◆ **Page extract**
· · · · ·
The casement display to represented four folding angle variables.
Since the variables had seven levels each,the 7 x 7 casement display
did not loose any resolution The display represented energy using ray angle.
Nesting of the angle scale provided additional resolution.
A dark ray on a light background indicated that an angle
was to be interpreted on one scale from 10 to 20.A white ray
on a black background was to interpreted on a scale of 0 to 10.
Values near 0 were of greatest interest.
One could scale the plot for regions with a black background.
Inspection of the ray angles reveal local minima and saddle
point troughs through space.
Recently, Mihalison() has been a strong exponent
of nested graphics and has obtained patent covering his methodology.
In the nested approach plots appear with plots which appear in plots.
We don't know extend of the patent but likely it applies when beyond
the single layer of nesting provide in the casement display.
With increased nesting the asymmetry noted above increases. Nested graphs
can make it hard to judge interpoint distances.
Still the nested approach has merit because it gets the data in one display
and because humans have the capacity to follow the systematic nesting.
The does not mean people can easily Integrating the pieces, but then
nothing works very well in high dimensions.

2.7 Conditioned Views.
Cleveland picks up the idea of casement displays and calls them conditioned
plots or coplots. Conditioned views are different than the nested views
when there are more than two conditioning factors. In Trellis graphics,
Cleveland uses the conditioning factors to lay out low-dimensional conditioned
views in rows and columns across as many pages as necessary.
The conditioned plots are typically 2-D plots. Trellis automates the labeling
of these plots by factor names and can represent the factor
levels graphically.
Cleveland prefer 2-D plots for the conditioned plots for perceptual reasons.
However, the concepts and software are not restrictive.
One could shows sequences of stereo-ray glyph plots.
Conditioned view does not have to strictly partition the data.
Cleveland introduced the notion of shingles that allows the same
observations to appear in more than one plot.
This is particularly helpful when smoothing a scatterplot because it
increases the number of points in the plots and poor fitting at
the plot edges mostly involves redundant data. The inclusion of points
in more than one plot also provides continuity in moving from plot to plot.
As the dimensionality increases, the number of plots increases.
Well-conditioned view can allow humans to gain insight in one dimension higher,
understanding higher-dimensional data in all its glory is not a thing humans
were meant to do.
The combinatorics may prohibit looking at all the conditioned plots can
be too much.
Researcher have developed algorithms (Carr 1991) to prioritize plots for
review in terms of their potential interest.
Most insights occur concerning local relationships.
Conditioned views provide one of the basic and productive approaches of
obtaining local insights and is indicated above brushing is a interactive
conditioning technique.

2.7 Multiple Views.
In most fields of endeavor, one has the obligation to find the obvious.
· · · · ·
◆ **Entries provided**
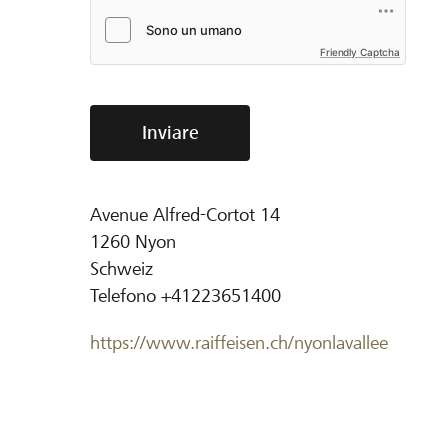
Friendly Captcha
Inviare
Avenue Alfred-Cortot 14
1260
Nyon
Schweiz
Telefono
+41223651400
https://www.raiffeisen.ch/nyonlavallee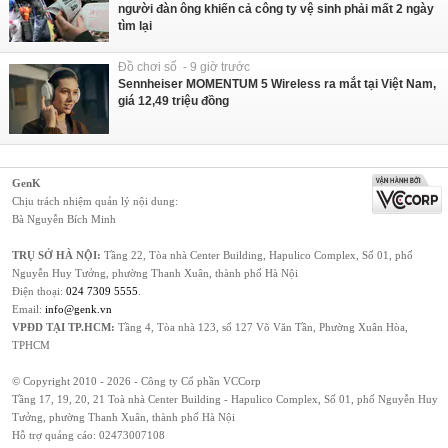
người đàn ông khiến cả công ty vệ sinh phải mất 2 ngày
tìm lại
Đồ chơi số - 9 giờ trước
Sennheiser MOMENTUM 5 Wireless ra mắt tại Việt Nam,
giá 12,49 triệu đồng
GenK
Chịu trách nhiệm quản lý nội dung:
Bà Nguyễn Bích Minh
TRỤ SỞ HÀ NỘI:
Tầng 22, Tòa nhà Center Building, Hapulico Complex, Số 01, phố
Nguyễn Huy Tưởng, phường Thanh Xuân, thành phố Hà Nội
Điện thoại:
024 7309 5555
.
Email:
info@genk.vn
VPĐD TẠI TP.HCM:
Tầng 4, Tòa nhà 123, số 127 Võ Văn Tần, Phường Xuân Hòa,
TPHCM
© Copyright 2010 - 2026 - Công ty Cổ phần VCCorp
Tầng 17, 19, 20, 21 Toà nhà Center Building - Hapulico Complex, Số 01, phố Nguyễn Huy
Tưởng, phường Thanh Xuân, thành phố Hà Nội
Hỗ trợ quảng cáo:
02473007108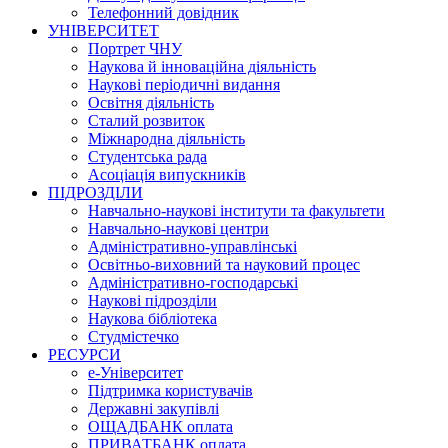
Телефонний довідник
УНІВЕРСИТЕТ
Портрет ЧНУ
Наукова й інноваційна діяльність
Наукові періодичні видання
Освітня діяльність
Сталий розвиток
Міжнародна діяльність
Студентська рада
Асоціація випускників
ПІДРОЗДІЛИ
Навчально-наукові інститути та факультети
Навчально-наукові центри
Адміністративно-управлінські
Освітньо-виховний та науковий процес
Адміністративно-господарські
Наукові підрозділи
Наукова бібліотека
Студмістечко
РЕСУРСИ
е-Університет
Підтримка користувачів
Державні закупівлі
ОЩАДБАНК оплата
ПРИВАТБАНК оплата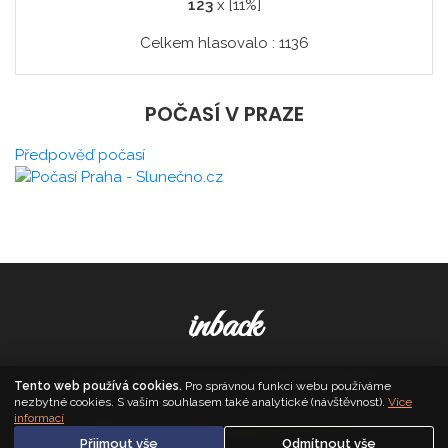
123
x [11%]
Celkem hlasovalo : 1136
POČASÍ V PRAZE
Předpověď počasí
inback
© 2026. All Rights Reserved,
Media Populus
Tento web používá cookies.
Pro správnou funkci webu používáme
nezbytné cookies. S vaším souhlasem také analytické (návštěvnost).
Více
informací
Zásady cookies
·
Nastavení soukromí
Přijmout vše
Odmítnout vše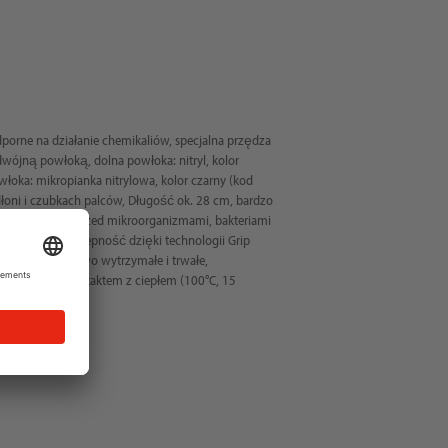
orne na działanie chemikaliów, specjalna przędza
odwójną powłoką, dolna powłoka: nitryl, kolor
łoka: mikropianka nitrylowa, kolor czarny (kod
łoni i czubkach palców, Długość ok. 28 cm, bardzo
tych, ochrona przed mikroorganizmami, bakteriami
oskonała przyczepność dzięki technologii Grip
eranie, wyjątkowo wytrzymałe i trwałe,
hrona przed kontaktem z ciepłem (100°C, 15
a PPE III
· · · · ·
◆ **Task item A**
In the extract on statistical graphics, what does Cleveland call casement displays?
◆ **Task item B**
Write out everything from "Conditioned view does" down to "plot to plot." in the extract on statistical graphics, renaming "shingles" as "overlapping intervals".

◆ **Problem solution A**
Conditioned plots, or coplots.

◆ **Problem solution B**
Conditioned view does not have to strictly partition the data.
Cleveland introduced the notion of overlapping intervals that allows the same
observations to appear in more than one plot.
This is particularly helpful when smoothing a scatterplot because it
increases the number of points in the plots and poor fitting at
the plot edges mostly involves redundant data. The inclusion of points
in more than one plot also provides continuity in moving from plot to plot.